Armenian protesters block government buildings in bid to force out PM

FILE PHOTO: Armenian Prime Minister Nikol Pashinyan attends a meeting with Russia's Prime Minister Mikhail Mishustin in Moscow, Russia April 20, 2022. Sputnik/Dmitry Astakhov/Pool via REUTERS

Thousands of demonstrators blocked access to government buildings in the Armenian capital Yerevan on Friday in the latest of a spate of protests demanding the resignation of the prime minister.

Pressure against Nikol Pashinyan has increased since he moved closer to normalising relations with Azerbaijan, which defeated Armenia in a six-week war in 2020.

The unrest also coincides with Russia's war in Ukraine, which is prompting its former Soviet neighbours to reassess their own security and their relations with Moscow.

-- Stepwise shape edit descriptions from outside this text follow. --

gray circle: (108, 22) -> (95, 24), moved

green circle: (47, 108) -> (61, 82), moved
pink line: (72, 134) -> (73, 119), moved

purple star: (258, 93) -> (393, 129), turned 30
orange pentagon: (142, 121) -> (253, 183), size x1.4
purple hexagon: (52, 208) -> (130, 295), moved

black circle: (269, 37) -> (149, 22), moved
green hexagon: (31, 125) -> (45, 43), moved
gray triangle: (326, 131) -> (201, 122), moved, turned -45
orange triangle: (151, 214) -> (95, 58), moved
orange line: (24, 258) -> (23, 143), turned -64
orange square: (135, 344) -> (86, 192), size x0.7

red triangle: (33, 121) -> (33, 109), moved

Protests have simmered in Armenia for weeks since Pashinyan said the international community wanted Yerevan to "lower the bar" on its claims to the disputed Nagorno-Karabakh region.

Video posted on YouTube showed protesters, led by opposition figures, brandishing tricolour Armenian flags and chanting anti-government slogans as rows of police officers guarded the buildings.

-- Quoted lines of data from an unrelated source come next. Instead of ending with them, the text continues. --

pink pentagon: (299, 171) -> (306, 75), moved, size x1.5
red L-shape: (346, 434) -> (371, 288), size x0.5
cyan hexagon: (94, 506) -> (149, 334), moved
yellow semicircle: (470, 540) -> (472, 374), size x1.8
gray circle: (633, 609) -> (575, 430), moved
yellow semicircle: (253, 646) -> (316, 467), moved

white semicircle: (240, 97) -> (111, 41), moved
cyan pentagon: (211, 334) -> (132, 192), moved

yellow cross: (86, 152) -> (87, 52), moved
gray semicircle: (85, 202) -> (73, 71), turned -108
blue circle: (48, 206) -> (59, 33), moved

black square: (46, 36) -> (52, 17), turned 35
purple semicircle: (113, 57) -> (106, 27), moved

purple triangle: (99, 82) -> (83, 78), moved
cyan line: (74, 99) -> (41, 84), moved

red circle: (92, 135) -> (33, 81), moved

"With this we are showing that Nikol (Pashinyan) has no power in the country," TASS news agency quoted Ishkhan Saghatelyan, vice president of Armenia's National Assembly, as saying.

Pashinyan's comments on Nagorno-Karabakh came as Azerbaijan has said it was ready for peace talks to take place soon but that Yerevan would need to renounce any territorial claim against his country.

The Nagorno-Karabakh enclave is internationally recognised as part of Azerbaijan but was populated and fully controlled by ethnic Armenians until they lost to Azerbaijan in a six-week war in 2020.

With Russia's invasion of Ukraine, another former Soviet country, Armenia has begun pondering its relations with its neighbours to reduce the external threats it could face.

"The war has caused all of Moscow's partners to reconsider their relationships," said Laurence Broers, an associate fellow of the Russia and Eurasia Programme at Chatham House in London.

"In Armenia there is concern that in a worst case scenario Armenia may be coerced into some kind of union state relationship with Russia, and consequently that Armenian statehood itself is in doubt."

Armenia is currently a close ally of Russia, which has a military base in the northwest of the country and sent peacekeepers to Nagorno-Karabakh under the accord that ended the fighting in 2020.

Pashinyan has insisted he would not sign any peace deal with Azerbaijan without consulting the ethnic Armenians in Nagorno-Karabakh.